# $$$ CO2 system for 90 gallon?



## Vonzorfox (Nov 22, 2007)

I would go with a pressurized co2 system if it were my tank. You will most likely need to use fertilizers in addition to the co2 being so close to the 3wpg mark. The co2, fertilizers and plant pruning will keep algae at bay too. Yes your plants will grow faster than without but they will be much more healthy. The initial cost of the co2 system is the shocker but a quality system is well worth it in my opinion.


----------



## OhioDave (Sep 11, 2007)

I tried the high light no co2 method. It does not work!
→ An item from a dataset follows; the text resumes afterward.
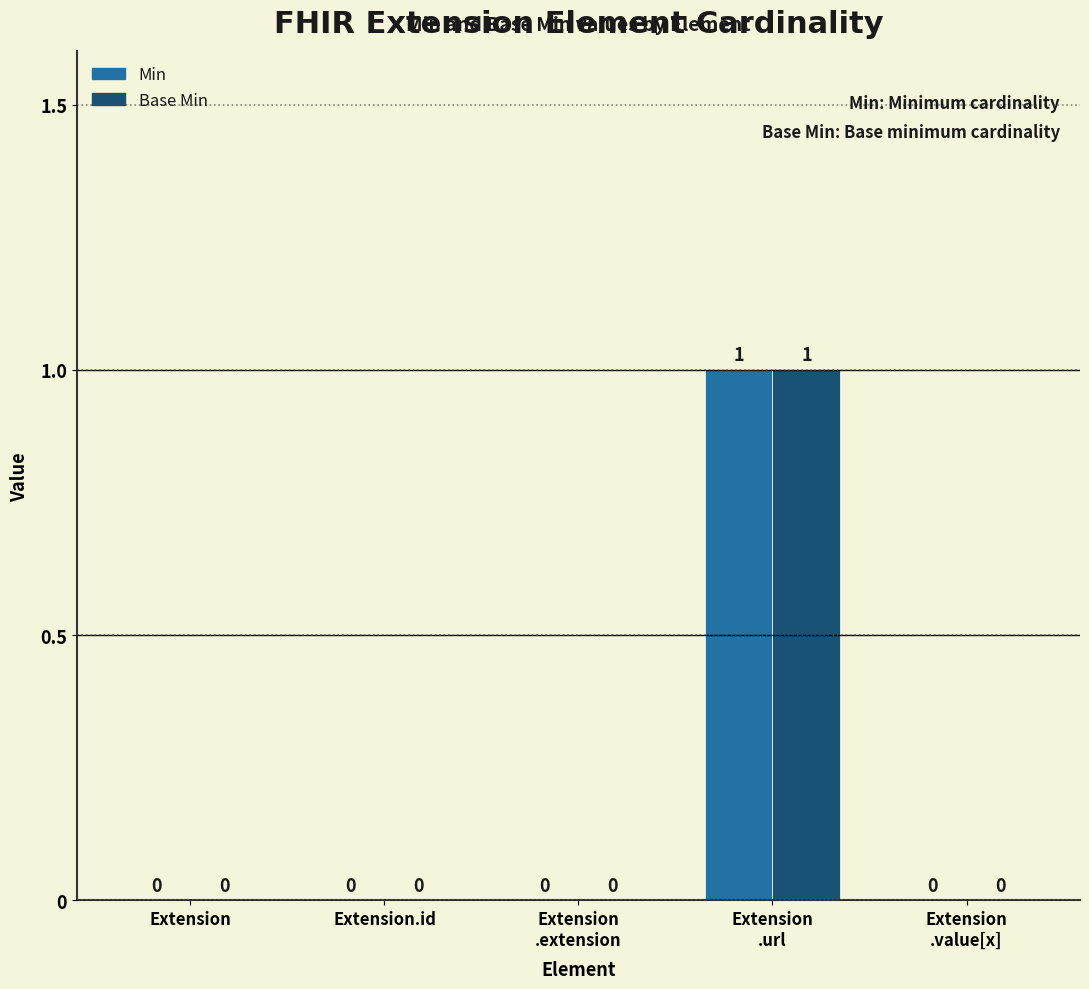

Count the Base Min values in the range 0 to 1.

5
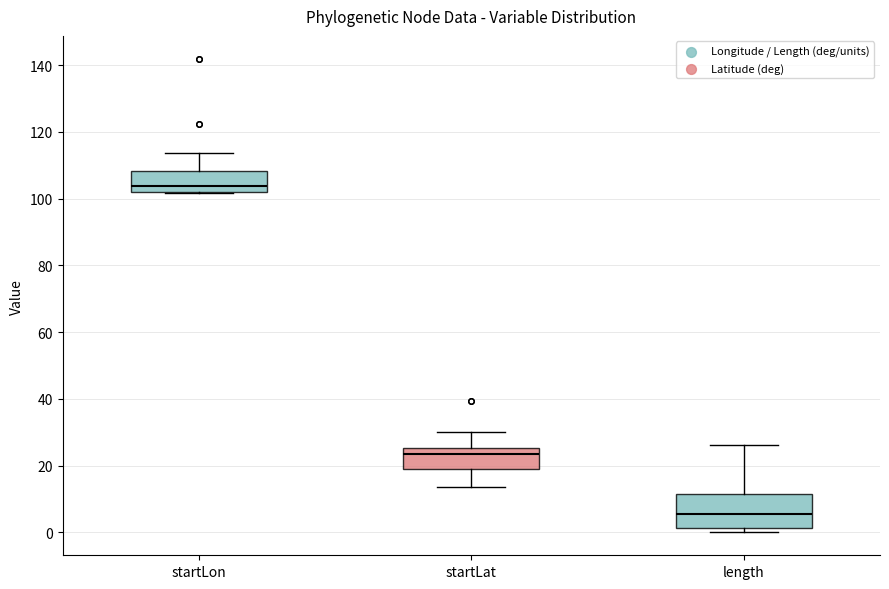

Which box is the tallest, from its lower edge to its upper edge?

length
Go ahead and do the co2 and fert method it is well worth the extra cost and effort and the rewards are quite noticable.


----------



## imeridian (Jan 19, 2007)

Also, as a suggestion on cylinder size, a 90 gallon will use a good bit of CO2. It will be much more cost-effective --generally-- to have a larger cylinder. I would go with 10lb minimum, 20lb if you can swing it. You'll have to go for refills much less often. Considering the cost of refills is mainly labor, you'll save a good bit over the long term versus a standard 5lb cylinder.


----------



## sNApple (Nov 6, 2005)

my 10lb lasts me about 4-6 months for my 90gal..


----------



## davercomeau (Feb 20, 2008)

How much would the system cost for a 90 gallon? $200?


----------



## Gatekeeper (Feb 20, 2007)

with a 10 gallon tank and full reg assembly, just about that.


----------



## Vonzorfox (Nov 22, 2007)

Then you will need a diffusion method. A inline reactor would be your best bet if you have a canister filter. You can build your own for about $20.00 or buy one already made for around 35. I used this for a guide to build mine http://rexgrigg.com/diy-reactor.htm

If you don't have a canister filter then you can build one of these http://www.plantedtank.net/articles/DIY-CO2-Reactor/2/


----------